[Collected data entries]
····················

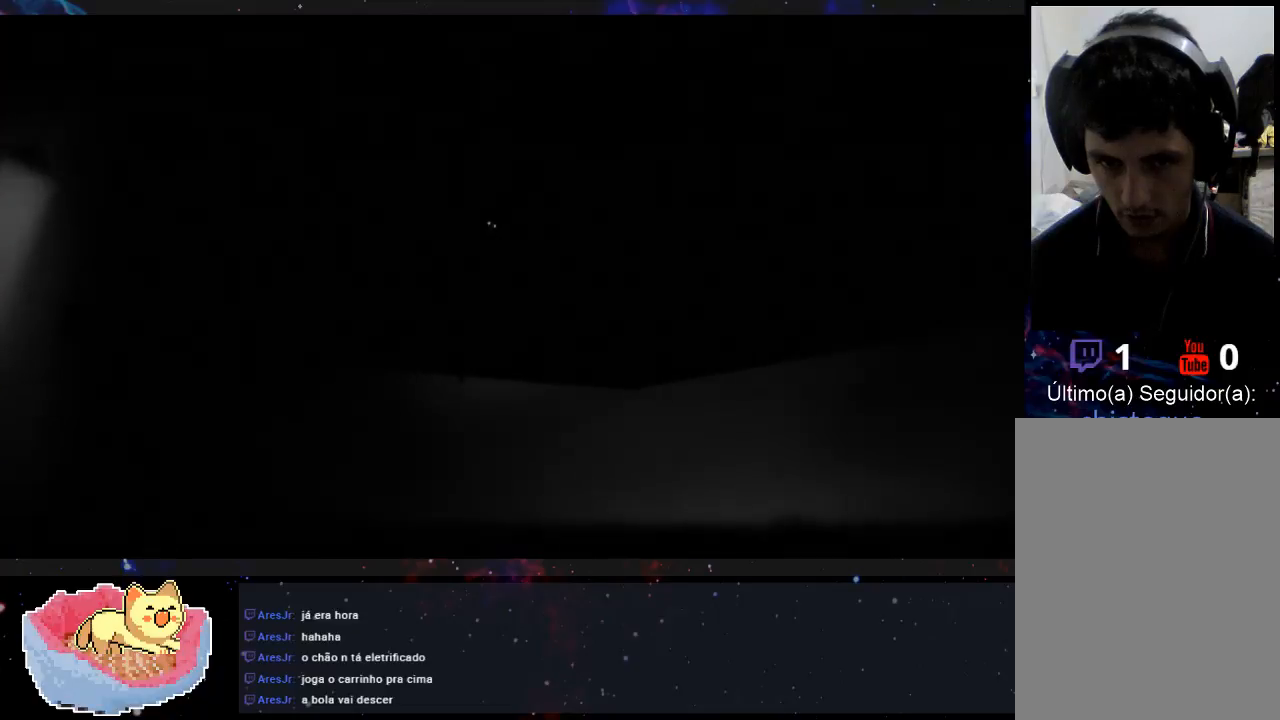
{"buttons": [], "left_stick": "center", "right_stick": "center", "events": []}
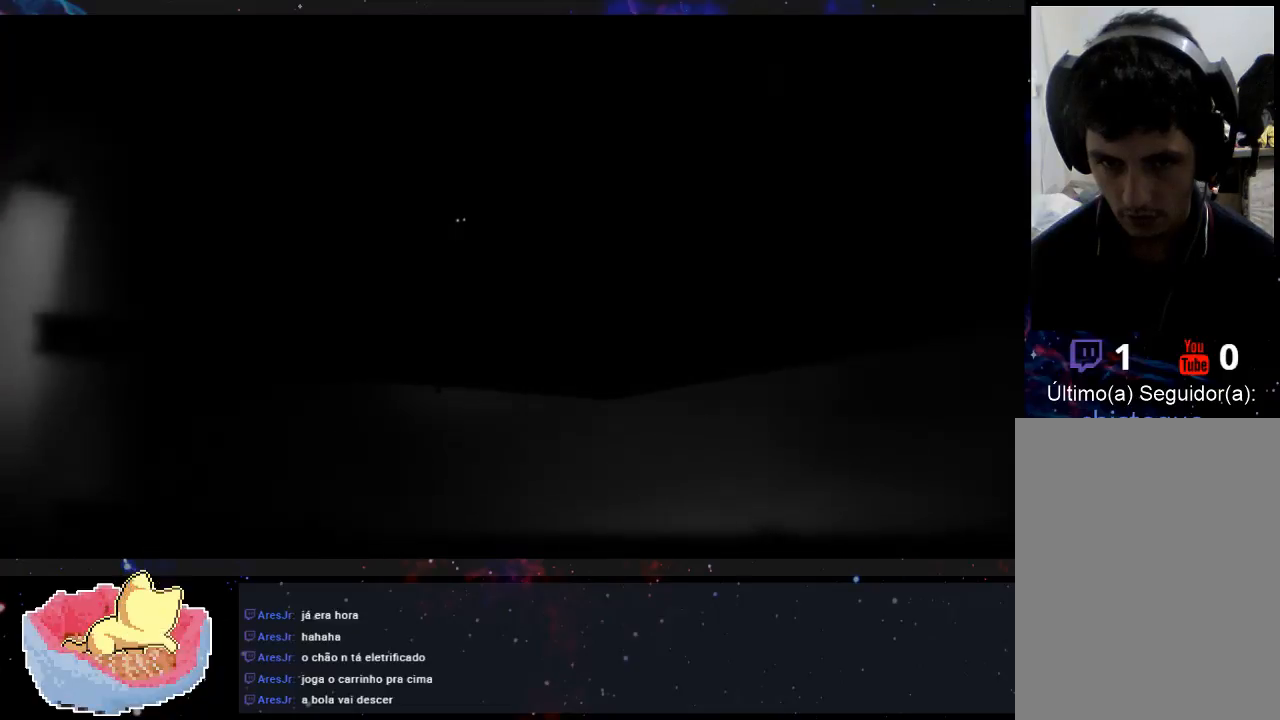
{"buttons": [], "left_stick": "center", "right_stick": "center", "events": []}
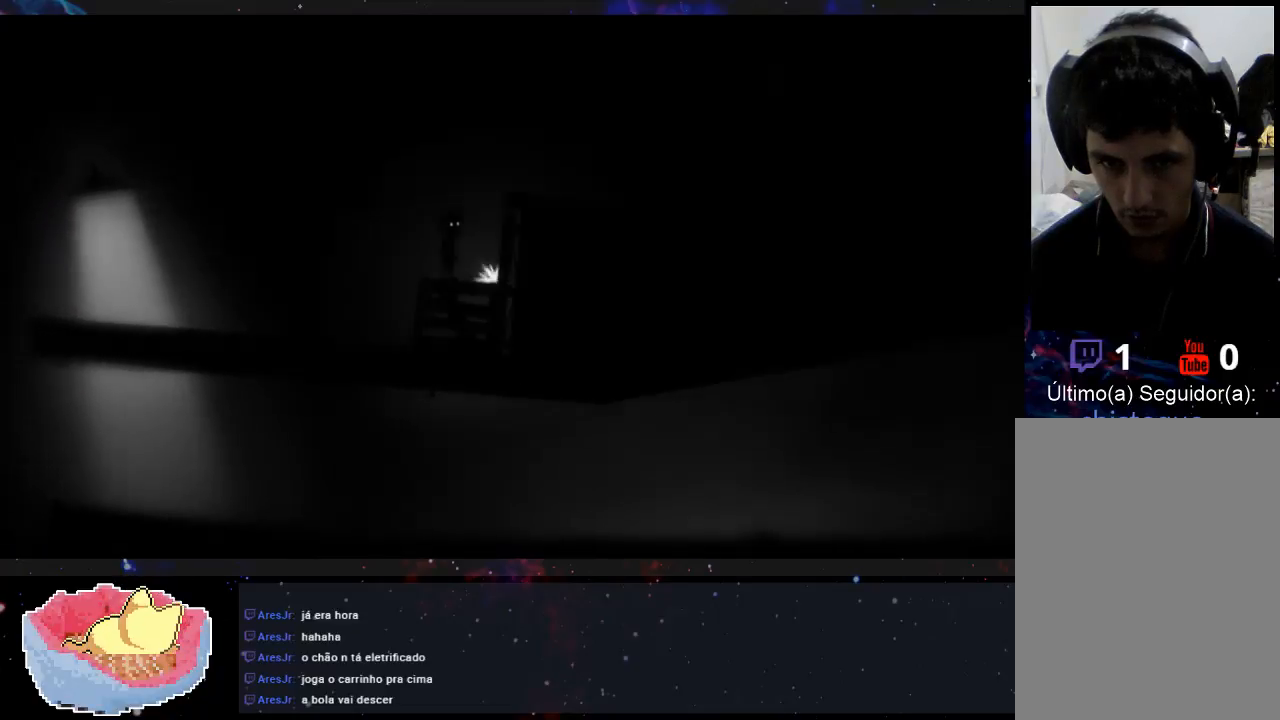
{"buttons": [], "left_stick": "center", "right_stick": "center", "events": []}
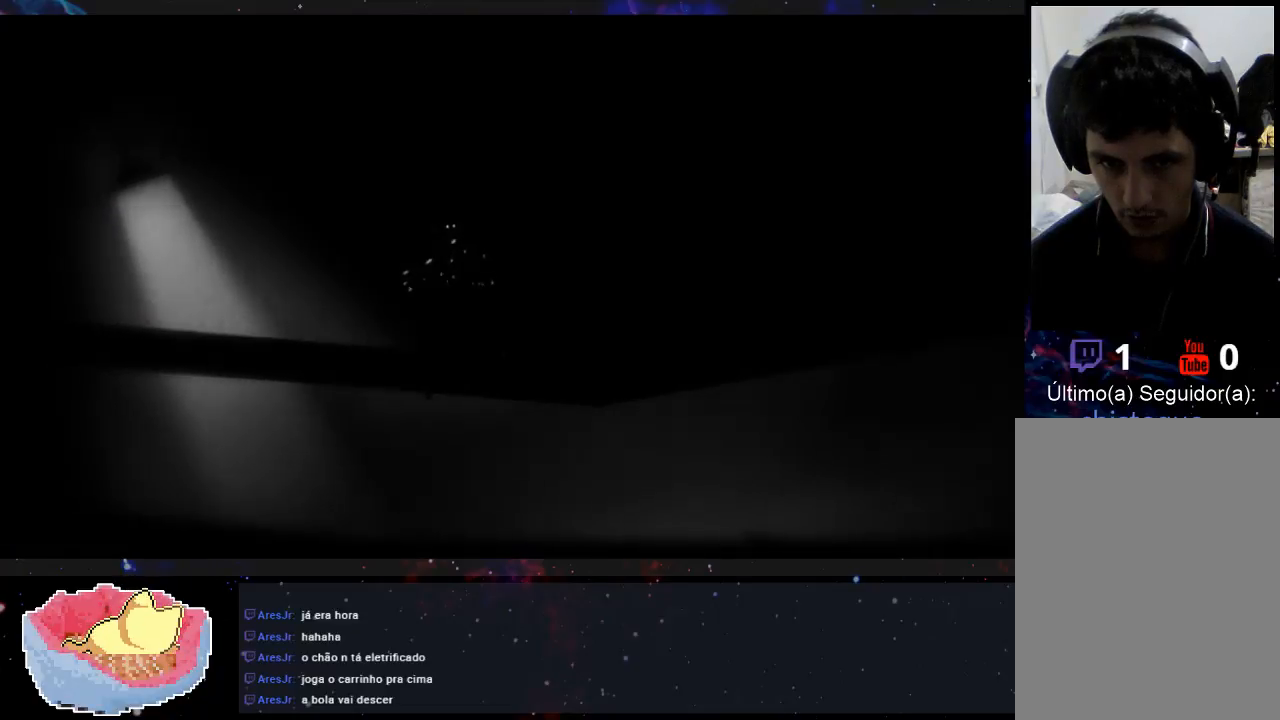
{"buttons": [], "left_stick": "right", "right_stick": "center", "events": [[400, "left_stick", "right"]]}
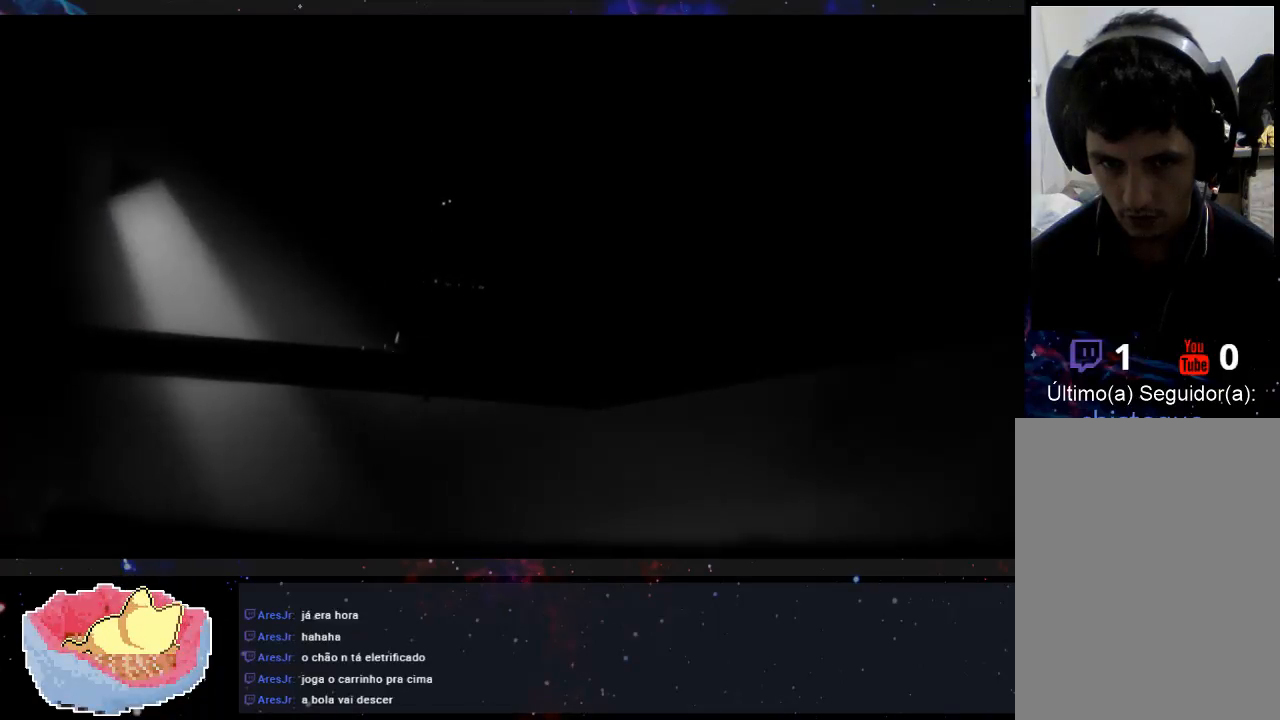
{"buttons": [], "left_stick": "right", "right_stick": "center", "events": []}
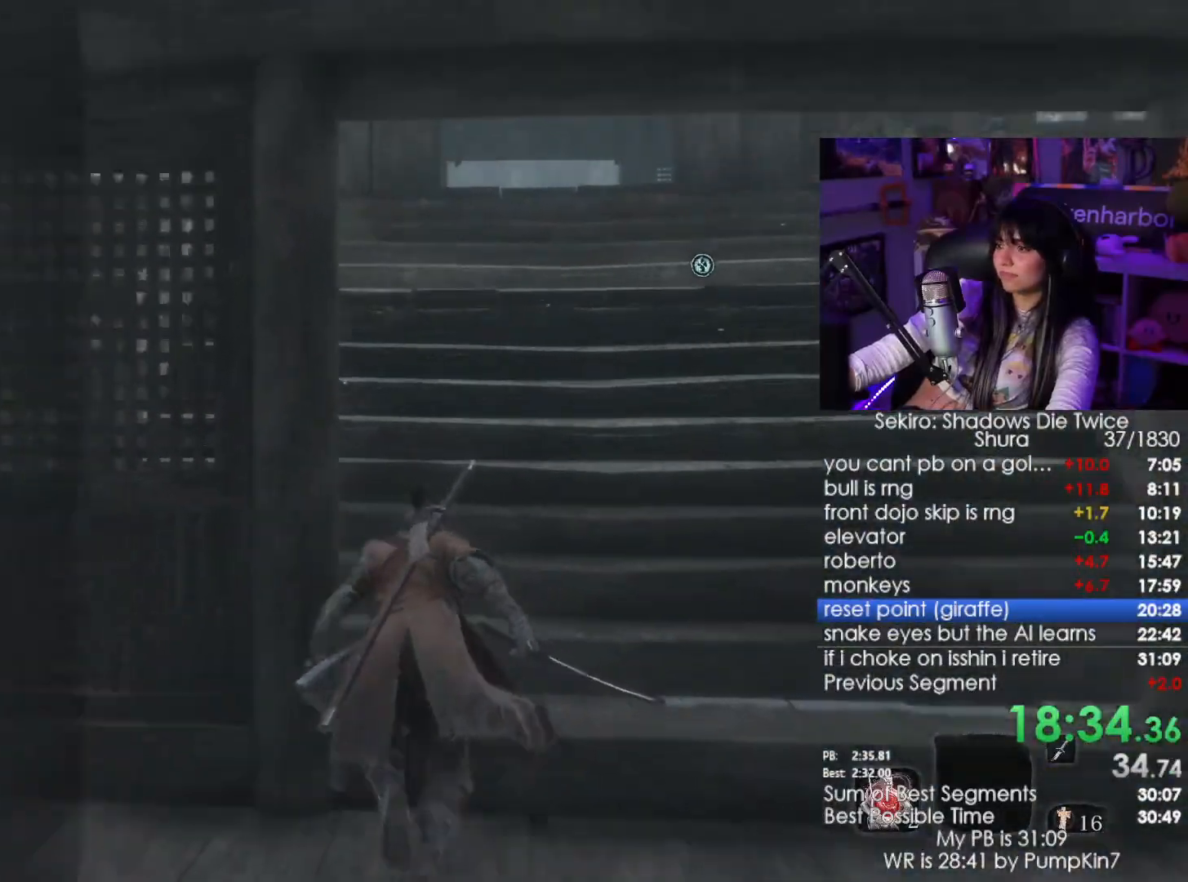
Gameplay with keyboard and mouse; each line is a JSON object with the keys and mouse buttons held at the frame after it. "events" lists presses ("down") and releases ("up") of "1", "2", "3", "4", "5", "a", "alt", "c", "caps_lock", "ctrl", "d", "e", "f", "g", "q", "r", "s", "shift", "space", "t", "tab", "v", "w", "x", "z", "mouse_left", "mouse_wheel" and "mouse_right" between this image and that frame as [ms after this image, input, new state], when the widget could be followed in between. "mouse_left", "mouse_wheel", "mouse_right" = the "left", "wheel", "right" buttons of the "mouse" list. No other keys are recorded. "wheel" means that the mouse wheel is clicked or scrolled. Not read: mouse_move.
{"keys": ["shift", "w"], "mouse": [], "events": []}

····················

- WORK REQUIRED: Report how many lines of the records hold the word "mouse", and supply no other text.

- EXERCISE OUTPUT: 2